Cell phones are obviously one of the biggest when it comes to distracted driving. You might think that glancing at your phone for a few seconds can’t be that bad, but if you’re driving 55 miles an hour, in the five seconds it takes you to glance at your phone, you will drive the length of an entire football field.

Many states have passed laws regarding distracted driving that prohibit texting and/or talking on a cell phone while driving, especially for novice drivers. Regardless of what the law is where you live, it’s important to avoid using your cell phone while driving as much as you possibly can. Many cell phones now have an option to automatically turn on a “Do Not Disturb” mode while driving. This can be a huge benefit to drivers who feel they’re often distracted by incoming calls, texts, or other notifications on their phones.

Food and Drink

Anything that prevents you from having your eyes on the road and your hands on the wheel can be a driving distraction, and eating or drinking while driving qualifies. Aside from requiring the use of your hands and your eyes, eating or drinking while driving can present the additional risk of causing a spill, which creates another distraction that can catch drivers off guard.

Other Passengers

Talking to other passengers is another common distraction for drivers. Children are a common distraction, particularly younger children, as they often divert their parents’ attention from the backseat.

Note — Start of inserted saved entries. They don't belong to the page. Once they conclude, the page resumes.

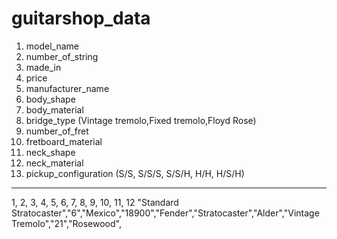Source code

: guitarshop_data
===============

1. model_name
2. number_of_string
3. made_in
4. price
5. manufacturer_name
6. body_shape
7. body_material
8. bridge_type (Vintage tremolo,Fixed tremolo,Floyd Rose)
9. number_of_fret
10. fretboard_material
11. neck_shape
12. neck_material
13. pickup_configuration (S/S, S/S/S, S/S/H, H/H, H/S/H)

---------------
1, 2, 3, 4, 5, 6, 7, 8, 9, 10, 11, 12
"Standard Stratocaster","6","Mexico","18900","Fender","Stratocaster","Alder","Vintage Tremolo","21","Rosewood",

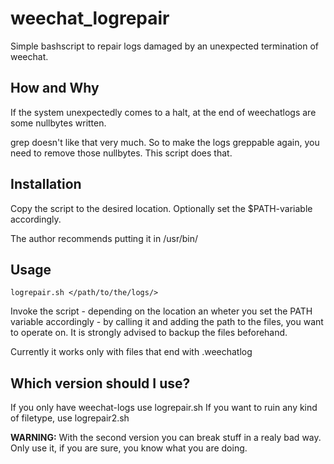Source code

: # weechat_logrepair
Simple bashscript to repair logs damaged by an unexpected termination of weechat.

## How and Why
If the system unexpectedly comes to a halt, at the end of weechatlogs are some nullbytes written.

grep doesn't like that very much. 
So to make the logs greppable again, you need to remove those nullbytes. This script does that.

## Installation
Copy the script to the desired location.
Optionally set the $PATH-variable accordingly.

The author recommends putting it in /usr/bin/

## Usage
    logrepair.sh </path/to/the/logs/>

Invoke the script - depending on the location an wheter you set the PATH variable accordingly - by calling it and adding the path to the files, you want to operate on.
It is strongly advised to backup the files beforehand.

Currently it works only with files that end with .weechatlog

## Which version should I use?
If you only have weechat-logs use logrepair.sh
If you want to ruin any kind of filetype, use logrepair2.sh

**WARNING:** With the second version you can break stuff in a realy bad way. Only use it, if you are sure, you know what you are doing.
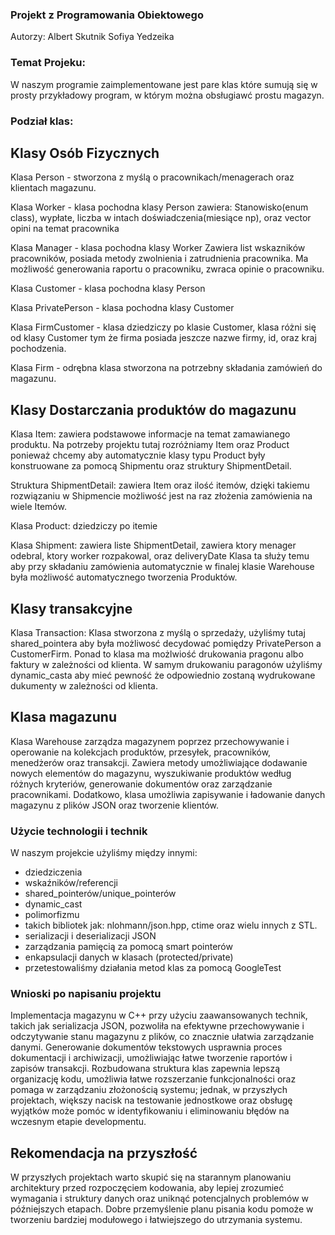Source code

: ### Projekt z Programowania Obiektowego ###
Autorzy:
Albert Skutnik
Sofiya Yedzeika

### Temat Projeku:
W naszym programie zaimplementowane jest pare klas które sumują się w prosty przykładowy program, w którym można obsługiawć prostu magazyn.

### Podział klas:
## Klasy Osób Fizycznych
Klasa Person - stworzona z myślą o pracownikach/menagerach oraz klientach magazunu.

Klasa Worker - klasa pochodna klasy Person
zawiera: Stanowisko(enum class), wypłate, liczba w intach doświadczenia(miesiące np), oraz vector opini na temat pracownika

Klasa Manager - klasa pochodna klasy Worker
Zawiera list wskazników pracowników, posiada metody zwolnienia i zatrudnienia pracownika. Ma możliwość generowania raportu o pracowniku, zwraca opinie o pracowniku.

Klasa Customer - klasa pochodna klasy Person

Klasa PrivatePerson - klasa pochodna klasy Customer

Klasa FirmCustomer - klasa dziedziczy po klasie Customer, klasa różni się od klasy Customer tym że firma posiada jeszcze nazwe firmy, id, oraz kraj pochodzenia.

Klasa Firm - odrębna klasa stworzona na potrzebny składania zamówień do magazunu.

## Klasy Dostarczania produktów do magazunu
Klasa Item: zawiera podstawowe informacje na temat zamawianego produktu.
Na potrzeby projektu tutaj rozróżniamy Item oraz Product ponieważ chcemy aby automatycznie klasy typu Product były konstruowane za pomocą Shipmentu oraz struktury ShipmentDetail.

Struktura ShipmentDetail: zawiera Item oraz ilość itemów, dzięki takiemu rozwiązaniu w Shipmencie możliwość jest na raz złożenia zamówienia na wiele Itemów.

Klasa Product: dziedziczy po itemie

Klasa Shipment: zawiera liste ShipmentDetail, zawiera ktory menager odebral, ktory worker rozpakowal, oraz deliveryDate
Klasa ta służy temu aby przy składaniu zamówienia automatycznie w finalej klasie Warehouse była możliwość automatycznego tworzenia Produktów.

## Klasy transakcyjne
Klasa Transaction: Klasa stworzona z myślą o sprzedaży, użyliśmy tutaj shared_pointera aby była możliwosć decydować pomiędzy PrivatePerson a CustomerFirm.
Ponad to klasa ma możlwiość drukowania pragonu albo faktury w zależności od klienta. W samym drukowaniu paragonów użyliśmy dynamic_casta aby mieć pewność że odpowiednio zostaną wydrukowane dukumenty w zależności od klienta.

## Klasa magazunu
Klasa Warehouse zarządza magazynem poprzez przechowywanie i operowanie na kolekcjach produktów, przesyłek, pracowników, menedżerów oraz transakcji. Zawiera metody umożliwiające dodawanie nowych elementów do magazynu, wyszukiwanie produktów według różnych kryteriów, generowanie dokumentów oraz zarządzanie pracownikami. Dodatkowo, klasa umożliwia zapisywanie i ładowanie danych magazynu z plików JSON oraz tworzenie klientów.

### Użycie technologii i technik
W naszym projekcie użyliśmy między innymi:
- dziedziczenia
- wskaźników/referencji
- shared_pointerów/unique_pointerów
- dynamic_cast
- polimorfizmu
- takich bibliotek jak: nlohmann/json.hpp, ctime oraz wielu innych z STL.
- serializacji i deserializacji JSON
- zarządzania pamięcią za pomocą smart pointerów
- enkapsulacji danych w klasach (protected/private)
- przetestowaliśmy działania metod klas za pomocą GoogleTest


### Wnioski po napisaniu projektu
Implementacja magazynu w C++ przy użyciu zaawansowanych technik, takich jak serializacja JSON, pozwoliła na efektywne przechowywanie i odczytywanie stanu magazynu z plików, co znacznie ułatwia zarządzanie danymi. Generowanie dokumentów tekstowych usprawnia proces dokumentacji i archiwizacji, umożliwiając łatwe tworzenie raportów i zapisów transakcji. Rozbudowana struktura klas zapewnia lepszą organizację kodu, umożliwia łatwe rozszerzanie funkcjonalności oraz pomaga w zarządzaniu złożonością systemu; jednak, w przyszłych projektach, większy nacisk na testowanie jednostkowe oraz obsługę wyjątków może pomóc w identyfikowaniu i eliminowaniu błędów na wczesnym etapie developmentu.

## Rekomendacja na przyszłość
W przyszłych projektach warto skupić się na starannym planowaniu architektury przed rozpoczęciem kodowania, aby lepiej zrozumieć wymagania i struktury danych oraz uniknąć potencjalnych problemów w późniejszych etapach. Dobre przemyślenie planu pisania kodu pomoże w tworzeniu bardziej modułowego i łatwiejszego do utrzymania systemu.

Getting too absorbed in whatever you’re listening to, adjusting the volume levels or changing the station or audio source can all be sources of distraction for drivers.

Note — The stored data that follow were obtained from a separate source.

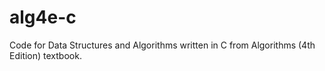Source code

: 
# alg4e-c

Code for Data Structures and Algorithms written in C from Algorithms (4th
Edition) textbook.
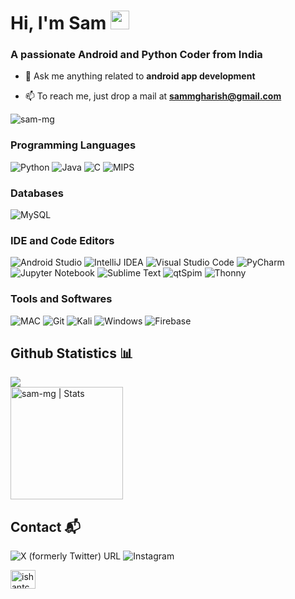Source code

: # Hi, I'm Sam <img width="30px" height="30px" src="https://media.tenor.com/images/3b388fe03da271d2674faf85eb7c3fcd/tenor.gif" />
### A passionate Android and Python Coder from India

- 💬 Ask me anything related to **android app development**

- 📫 To reach me, just drop a mail at **sammgharish@gmail.com**

<img src="https://github-readme-streak-stats.herokuapp.com/?user=sam-mg&theme=highcontrast" alt="sam-mg" />

### Programming Languages

![Python](https://img.shields.io/badge/python-3670A0?style=for-the-badge&logo=python&logoColor=ffdd54) ![Java](https://img.shields.io/badge/java-%23ED8B00.svg?style=for-the-badge&logo=java&logoColor=white) ![C](https://img.shields.io/badge/c-%2300599C.svg?style=for-the-badge&logo=c&logoColor=white) ![MIPS](https://img.shields.io/badge/MIPS-8A2BE2.svg?style=for-the-badge)

### Databases

![MySQL](https://img.shields.io/badge/mysql-%2300f.svg?style=for-the-badge&logo=mysql&logoColor=white)

### IDE and Code Editors

![Android Studio](https://img.shields.io/badge/Android%20Studio-3DDC84.svg?style=for-the-badge&logo=android-studio&logoColor=white) ![IntelliJ IDEA](https://img.shields.io/badge/IntelliJIDEA-000000.svg?style=for-the-badge&logo=intellij-idea&logoColor=white) ![Visual Studio Code](https://img.shields.io/badge/Visual%20Studio%20Code-0078d7.svg?style=for-the-badge&logo=visual-studio-code&logoColor=white) ![PyCharm](https://img.shields.io/badge/pycharm-143?style=for-the-badge&logo=pycharm&logoColor=black&color=black&labelColor=green) ![Jupyter Notebook](https://img.shields.io/badge/jupyter-%23FA0F00.svg?style=for-the-badge&logo=jupyter&logoColor=white) ![Sublime Text](https://img.shields.io/badge/sublime_text-%23575757.svg?style=for-the-badge&logo=sublime-text&logoColor=important) ![qtSpim](https://img.shields.io/badge/qtSpim-8A2BE2?style=for-the-badge) ![Thonny](https://img.shields.io/badge/thonny-%23575757.svg?style=for-the-badge&logo=thonny&logoColor=important)

### Tools and Softwares

![MAC](https://img.shields.io/badge/Mac-000000?style=for-the-badge&logo=macOS&logoColor=white) ![Git](https://img.shields.io/badge/git-%23F05033.svg?style=for-the-badge&logo=git&logoColor=white) ![Kali](https://img.shields.io/badge/Kali-557C94.svg?style=for-the-badge&logo=kali-linux&logoColor=black) ![Windows](https://img.shields.io/badge/Windows-0078D6?style=for-the-badge&logo=windows&logoColor=red) ![Firebase](https://img.shields.io/badge/firebase-%23039BE5.svg?style=for-the-badge&logo=firebase) 

## Github Statistics :bar_chart:
<p>
<img src="https://github-readme-stats.vercel.app/api/top-langs/?username=sam-mg" />
<br>
<img height="180em" src="https://github-readme-stats.vercel.app/api?username=sam-mg&count_private=true&show_icons=true&include_all_commits=true" alt="sam-mg | Stats"/>
</p>

## Contact :mailbox_with_mail:

![X (formerly Twitter) URL](https://img.shields.io/twitter/url?url=https%3A%2F%2Ftwitter.com%2Fsam_mg_&style=for-the-badge&logo=x&logoColor=white&label=Twitter&labelColor=black&color=black&link=https%3A%2F%2Ftwitter.com%2Fsam_mg_%2F) ![Instagram](https://img.shields.io/twitter/url?url=https%3A%2F%2Fwww.instagram.com%2Fsam.mg__%2F&style=for-the-badge&logo=instagram&logoColor=pink&label=Instagram&labelColor=black&color=black&link=https%3A%2F%2Fwww.instagram.com%2Fsam.mg__%2F)
<p align="left">
<a href="https://www.linkedin.com/in/sam-mg-/" target="blank"><img align="center" src="https://raw.githubusercontent.com/rahuldkjain/github-profile-readme-generator/master/src/images/icons/Social/linked-in-alt.svg" alt="ishantchauhan710" height="30" width="40" /></a>
</p>
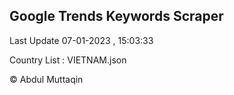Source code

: 

## Google Trends Keywords Scraper 
 
Last Update 07-01-2023 , 15:03:33

Country List :
VIETNAM.json



© Abdul Muttaqin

Certain states have outlawed the use of headphones, earbuds, or other kinds of headsets while driving due to their potential to distract drivers or inhibit their auditory awareness of their surroundings.

Zoning Out

Zoning out and being generally distracted or lost in thought is one of the biggest causes of distracted driving related crashes. Many drivers have experienced what’s known as highway hypnosis, a phenomenon in which the driver travels a distance and arrives at their destination having no recollection of how they got there. This kind of behavior is especially common with routine commutes. Often, the driving seems so comfortable and routine that our mind wanders, rather than paying strict attention to the task at hand.

These are just a few common distractions drivers face, but there are numerous other things that can distract drivers. Be mindful of what your common distractions are and make an effort to reduce them, for Distracted Driving Awareness Month and all year round!